American Apparel has made a name for itself over the years through controversy: It is famous for catching attention with raunchy ad campaigns featuring young-looking models that have fallen foul of the public and advertising regulators on taste and offence grounds. Its former CEO Dov Charney was fired last year after allegations of misconduct.
When new CEO Paula Schneider came on board in December she vowed, in a statement announcing her appointment, to “make American Apparel a better company.”
It appears she still has some work left to do.
The UK advertising regulator has banned a product listing on American Apparel’s UK website, featuring a female model wearing a spandex thong bodysuit (the full NSFW ad is below.) One of the images was taken from behind the model, with her buttocks visible. In the UK, the Advertising Standards Authority (ASA) upholds the advertising code on marketing material on brand websites as well as paid-for digital advertising.

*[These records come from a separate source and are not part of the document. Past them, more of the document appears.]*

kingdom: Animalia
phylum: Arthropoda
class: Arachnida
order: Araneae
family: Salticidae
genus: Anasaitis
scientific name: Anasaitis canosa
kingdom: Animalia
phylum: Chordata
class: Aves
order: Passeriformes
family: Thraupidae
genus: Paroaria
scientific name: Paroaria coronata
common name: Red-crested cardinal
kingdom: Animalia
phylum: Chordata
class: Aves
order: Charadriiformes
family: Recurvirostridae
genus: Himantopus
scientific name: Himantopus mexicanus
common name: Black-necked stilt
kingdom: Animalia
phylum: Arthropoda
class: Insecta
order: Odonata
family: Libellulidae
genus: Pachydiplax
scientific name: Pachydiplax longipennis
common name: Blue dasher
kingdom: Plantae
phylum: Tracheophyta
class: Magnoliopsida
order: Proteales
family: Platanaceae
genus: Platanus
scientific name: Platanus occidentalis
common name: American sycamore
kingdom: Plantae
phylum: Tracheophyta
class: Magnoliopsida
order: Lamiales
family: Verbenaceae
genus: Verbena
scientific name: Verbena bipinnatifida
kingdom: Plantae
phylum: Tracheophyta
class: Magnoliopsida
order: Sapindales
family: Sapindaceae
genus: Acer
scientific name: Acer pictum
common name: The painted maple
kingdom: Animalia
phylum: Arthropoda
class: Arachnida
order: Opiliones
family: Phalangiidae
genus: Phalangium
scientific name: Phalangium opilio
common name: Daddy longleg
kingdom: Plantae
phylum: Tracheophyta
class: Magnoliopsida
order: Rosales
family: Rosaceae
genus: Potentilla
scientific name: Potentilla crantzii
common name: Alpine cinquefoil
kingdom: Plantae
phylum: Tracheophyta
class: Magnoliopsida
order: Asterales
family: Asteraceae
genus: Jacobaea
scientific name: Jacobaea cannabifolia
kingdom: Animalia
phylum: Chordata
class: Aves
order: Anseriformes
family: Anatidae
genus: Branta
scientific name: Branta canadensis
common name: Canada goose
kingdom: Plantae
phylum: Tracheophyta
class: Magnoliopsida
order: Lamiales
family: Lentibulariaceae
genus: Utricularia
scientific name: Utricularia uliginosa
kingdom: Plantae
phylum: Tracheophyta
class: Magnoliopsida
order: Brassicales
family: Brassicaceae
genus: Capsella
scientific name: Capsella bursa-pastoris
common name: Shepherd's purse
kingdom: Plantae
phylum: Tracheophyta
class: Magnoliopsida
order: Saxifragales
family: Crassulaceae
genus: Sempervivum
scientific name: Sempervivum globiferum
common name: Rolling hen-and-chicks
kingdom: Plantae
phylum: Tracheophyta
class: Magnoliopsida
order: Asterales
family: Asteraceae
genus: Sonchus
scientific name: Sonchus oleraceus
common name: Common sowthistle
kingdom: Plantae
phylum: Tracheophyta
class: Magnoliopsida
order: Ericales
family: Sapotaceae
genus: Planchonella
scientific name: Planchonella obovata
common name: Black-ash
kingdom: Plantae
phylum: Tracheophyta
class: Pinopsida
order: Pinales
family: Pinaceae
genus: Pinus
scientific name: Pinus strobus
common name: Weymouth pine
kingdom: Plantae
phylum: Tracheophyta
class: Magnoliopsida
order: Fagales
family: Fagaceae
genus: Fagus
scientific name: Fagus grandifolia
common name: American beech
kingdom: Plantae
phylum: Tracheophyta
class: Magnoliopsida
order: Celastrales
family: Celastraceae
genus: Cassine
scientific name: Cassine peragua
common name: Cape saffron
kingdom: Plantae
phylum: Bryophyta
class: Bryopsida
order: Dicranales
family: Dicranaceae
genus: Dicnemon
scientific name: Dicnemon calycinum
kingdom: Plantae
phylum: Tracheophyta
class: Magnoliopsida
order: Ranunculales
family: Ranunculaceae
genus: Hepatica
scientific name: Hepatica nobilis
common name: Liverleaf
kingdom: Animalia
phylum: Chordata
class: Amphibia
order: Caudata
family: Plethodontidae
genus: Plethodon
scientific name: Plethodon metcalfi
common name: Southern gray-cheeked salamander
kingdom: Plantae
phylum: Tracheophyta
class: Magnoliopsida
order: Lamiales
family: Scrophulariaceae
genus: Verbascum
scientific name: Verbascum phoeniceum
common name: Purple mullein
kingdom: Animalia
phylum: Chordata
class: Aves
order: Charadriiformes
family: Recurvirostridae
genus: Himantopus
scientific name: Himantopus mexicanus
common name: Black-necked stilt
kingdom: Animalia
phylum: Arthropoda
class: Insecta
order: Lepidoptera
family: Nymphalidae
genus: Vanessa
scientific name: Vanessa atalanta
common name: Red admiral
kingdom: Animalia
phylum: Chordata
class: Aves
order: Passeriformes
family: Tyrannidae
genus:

The product image sparked a complaint challenging that the image was “irresponsible and offensive” because it portrayed an image of a model who looked under 16-years-old.
The ASA upheld the complaint on the grounds that the model had a “youthful appearance” and that her expression and pose were likely to be interpreted as sexual in nature and could appear to sexualize a child. It concluded the ad was irresponsible and likely to cause serious offence.
The regulator told American Apparel to ensure future ads do not include images that inappropriately sexualize young women, or images that were likely to cause serious offence.
In its defence, American Apparel said the model shown was 20-years-old. The retailer added that the ad simply depicted the advertised product from various angles, one of which included an image of the thong component of the bodysuit, which was therefore consistent with the standards held by similar ads on its site.
This is not the first time American Apparel has been rapped by the ASA for ads that appear to sexualize younger looking models.
Last September, the ASA banned two American Apparel website ads, which featured a model wearing a pleated school-style skirt and bending over to reveal her underwear. The watchdog said the ads were “gratuitous and objectified women, and were therefore likely to cause serious and widespread offence.”
In 2013 the ASA banned two separate ads, one of which showed a female model’s bare bottom, and another which closed on various parts of a female model’s groin, buttocks, and breasts.
And the clothing brand has also come under fire twice in 2012 and once in 2009 for ads which the ASA deemed sexualized models who looked younger than 16-years-old.
More cynical readers might assume American Apparel keeps producing risque creative deliberately so its advertising gets banned, for the extra free publicity ASA adjudications bring with them.